■ Assignment: Pick up the piece on being an amateur at living life after its final sentence and continue writing it.

____ Excerpt to read

What do you think about when I say the words “you’re an amateur at living life?”
Think about that for a moment.
From Pressfield (emphasis added):
When we hate our lives and ourselves, two models present themselves as modes of salvation.
The first is the therapeutic model. In the therapeutic model, we are told (or we tell ourselves ) that we are “sick.” What ails us is a “condition” or a “disease.”
The second way is the moralistic model. The moralistic model is about good and evil. The reason we are unhappy, we are told (or tell ourselves) is that we have done something “wrong.” We have committed a “crime” or a “sin.”
We’ve established two potential outcomes for how we’ll treat ourselves if we’re not where we want to be in life or aren’t good at something we wish we were good at. That sound like a pretty noob way of thinking. The ultimate goal should be not to knock down but to hack and slash the crap away. In turn:
We find our will and our voice and we find our self-respect. We become who we always were but had, until then, been afraid to embrace and to live out.
That’s the end goal but it won’t happen overnight.

________
____ Source information

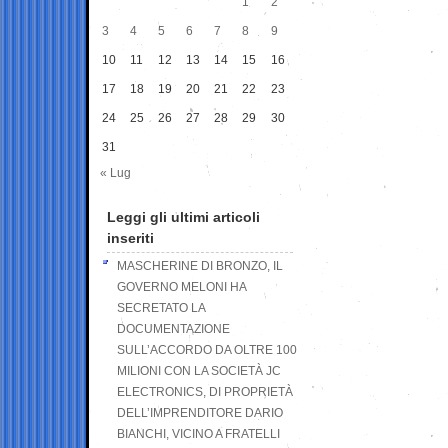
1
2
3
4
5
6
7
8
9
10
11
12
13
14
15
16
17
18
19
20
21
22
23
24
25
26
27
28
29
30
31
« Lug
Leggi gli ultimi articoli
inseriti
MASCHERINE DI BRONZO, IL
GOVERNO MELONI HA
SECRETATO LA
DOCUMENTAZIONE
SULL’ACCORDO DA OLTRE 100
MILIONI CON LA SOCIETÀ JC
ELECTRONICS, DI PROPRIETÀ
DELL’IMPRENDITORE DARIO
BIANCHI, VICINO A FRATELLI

________
____ Source information

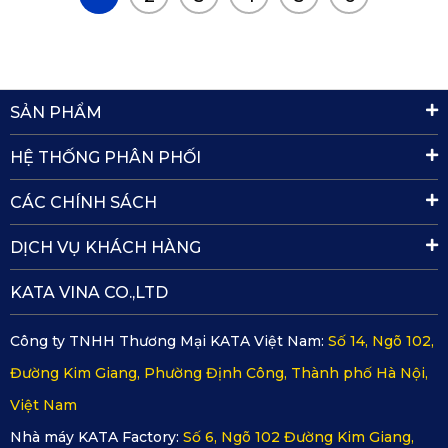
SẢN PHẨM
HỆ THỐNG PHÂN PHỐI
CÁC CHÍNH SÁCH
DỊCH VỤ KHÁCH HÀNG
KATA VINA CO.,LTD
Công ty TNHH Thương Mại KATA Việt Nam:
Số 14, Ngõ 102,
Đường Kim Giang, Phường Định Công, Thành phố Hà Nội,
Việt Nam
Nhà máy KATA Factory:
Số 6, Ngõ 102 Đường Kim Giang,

________
____ Source information

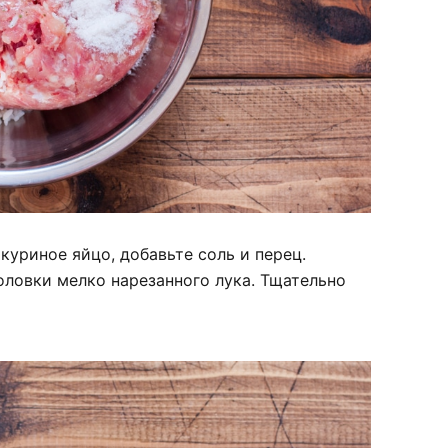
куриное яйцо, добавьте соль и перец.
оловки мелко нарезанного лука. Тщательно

________

■ Result for this exercise:
It took me a long time to come to terms with the idea that I had ambition. I felt guilty about it. Who was I to aspire to “rise above” my brothers and sisters or to aim to be “better” than anybody else?
The words of a quitter… are you a quitter? I sure as shit am not. There are days when I feel like I should just give up but I never do because that’s me looking for an easy way out and not finding one. There’s never an easy way out of life. This includes suicide. That’s not an easy way out. There’s nothing easy about leaving your friends, family, and the world behind forever. There’s no such thing as a random act of suicide.
The biggest driver of turning pro is ambition. Without it, failure is imminent.